(What is expected):
Pictures are to be left out; every line from the one with "v porovnání s" through the end of the data must be transcribed exactly.

Stored records:
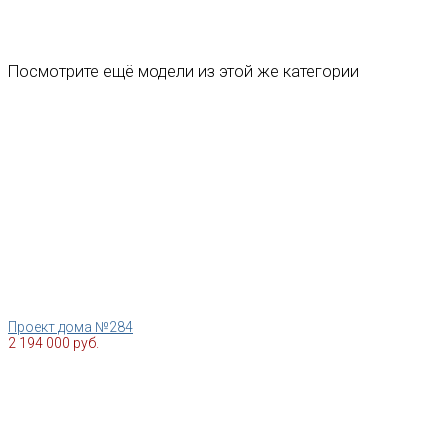
Посмотрите ещё модели из этой же категории
Проект дома №284
2 194 000 руб.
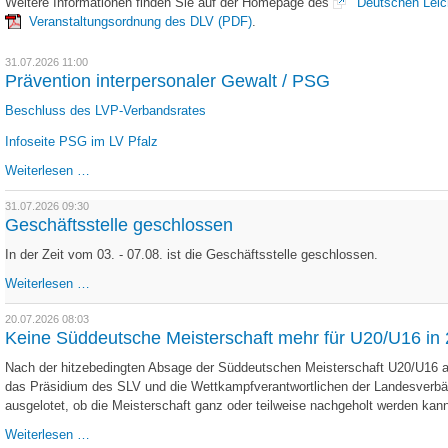
Weitere Informationen finden Sie auf der Homepage des
Deutschen Leich
Veranstaltungsordnung des DLV (PDF)
.
31.07.2026 11:00
Prävention interpersonaler Gewalt / PSG
Beschluss des LVP-Verbandsrates
Infoseite PSG im LV Pfalz
Prävention
Weiterlesen …
interpersonaler
Gewalt
31.07.2026 09:30
/
Geschäftsstelle geschlossen
PSG
In der Zeit vom 03. - 07.08. ist die Geschäftsstelle geschlossen.
Geschäftsstelle
Weiterlesen …
geschlossen
20.07.2026 08:03
Keine Süddeutsche Meisterschaft mehr für U20/U16 in
Nach der hitzebedingten Absage der Süddeutschen Meisterschaft U20/U16 am
das Präsidium des SLV und die Wettkampfverantwortlichen der Landesverbä
ausgelotet, ob die Meisterschaft ganz oder teilweise nachgeholt werden kann
Keine
Weiterlesen …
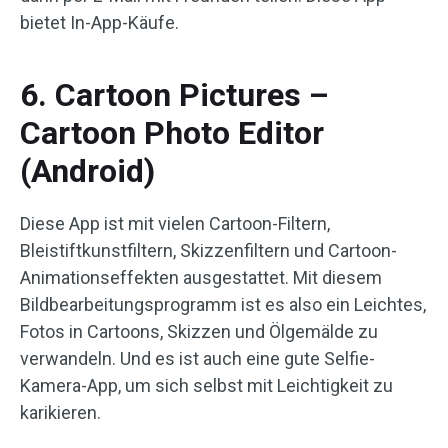
bietet In-App-Käufe.
6. Cartoon Pictures –
Cartoon Photo Editor
(Android)
Diese App ist mit vielen Cartoon-Filtern,
Bleistiftkunstfiltern, Skizzenfiltern und Cartoon-
Animationseffekten ausgestattet. Mit diesem
Bildbearbeitungsprogramm ist es also ein Leichtes,
Fotos in Cartoons, Skizzen und Ölgemälde zu
verwandeln. Und es ist auch eine gute Selfie-
Kamera-App, um sich selbst mit Leichtigkeit zu
karikieren.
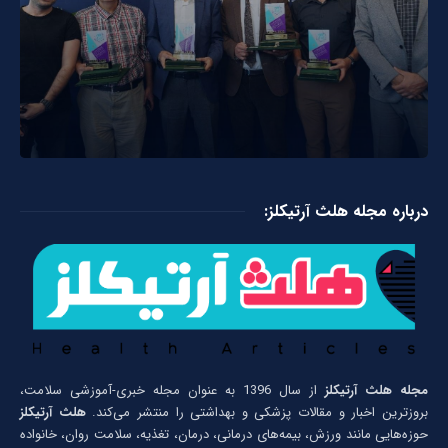
درباره مجله هلث آرتیکلز:
مجله هلث آرتیکلز
از سال 1396 به عنوان مجله خبری-آموزشی سلامت،
بروزترین اخبار و مقالات پزشکی و بهداشتی را منتشر می‌کند.
هلث آرتیکلز
حوزه‌هایی مانند ورزش، بیمه‌های درمانی، درمان، تغذیه، سلامت روان، خانواده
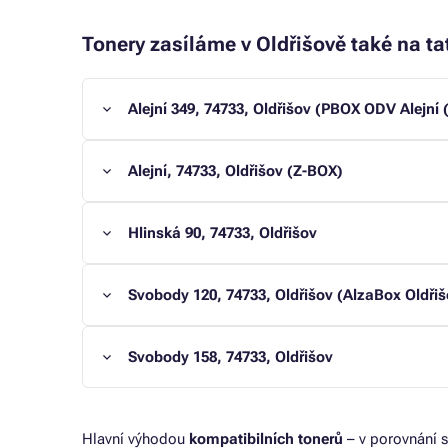
Tonery zasíláme v Oldřišově také na ta
Alejní 349, 74733, Oldřišov (PBOX ODV Alejní 
Alejní, 74733, Oldřišov (Z-BOX)
Hlinská 90, 74733, Oldřišov
Svobody 120, 74733, Oldřišov (AlzaBox Oldři
Svobody 158, 74733, Oldřišov
Hlavní výhodou
kompatibilních tonerů
– v porovnání s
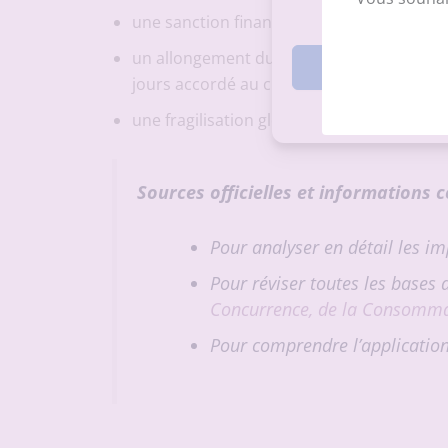
une sanction financière : la DGCCRF peut
un allongement du droit de rétractation : s
Accepte
jours accordé au client est automatiquem
une fragilisation globale de votre confor
Sources officielles et informations
Pour analyser en détail les imp
Pour réviser toutes les bases
Concurrence, de la Consommati
Pour comprendre l’application 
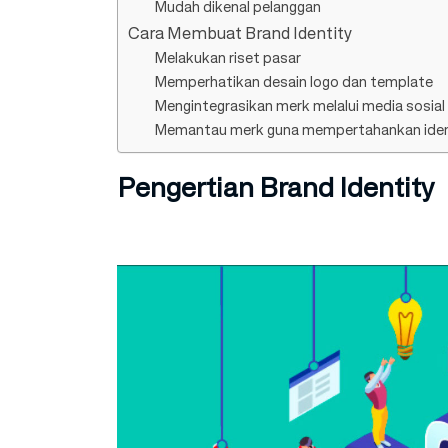
Mudah dikenal pelanggan
Cara Membuat Brand Identity
Melakukan riset pasar
Memperhatikan desain logo dan template
Mengintegrasikan merk melalui media sosial
Memantau merk guna mempertahankan iden
Pengertian Brand Identity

(Response area):
– v porovnání s
une sanction financière : la DGCCRF peut
un allongement du droit de rétractation : s
Accepte
jours accordé au client est automatiquem
une fragilisation globale de votre confor
Sources officielles et informations
Pour analyser en détail les imp
Pour réviser toutes les bases
Concurrence, de la Consommati
Pour comprendre l’application 
Mudah dikenal pelanggan
Cara Membuat Brand Identity
Melakukan riset pasar
Memperhatikan desain logo dan template
Mengintegrasikan merk melalui media sosial
Memantau merk guna mempertahankan iden
Pengertian Brand Identity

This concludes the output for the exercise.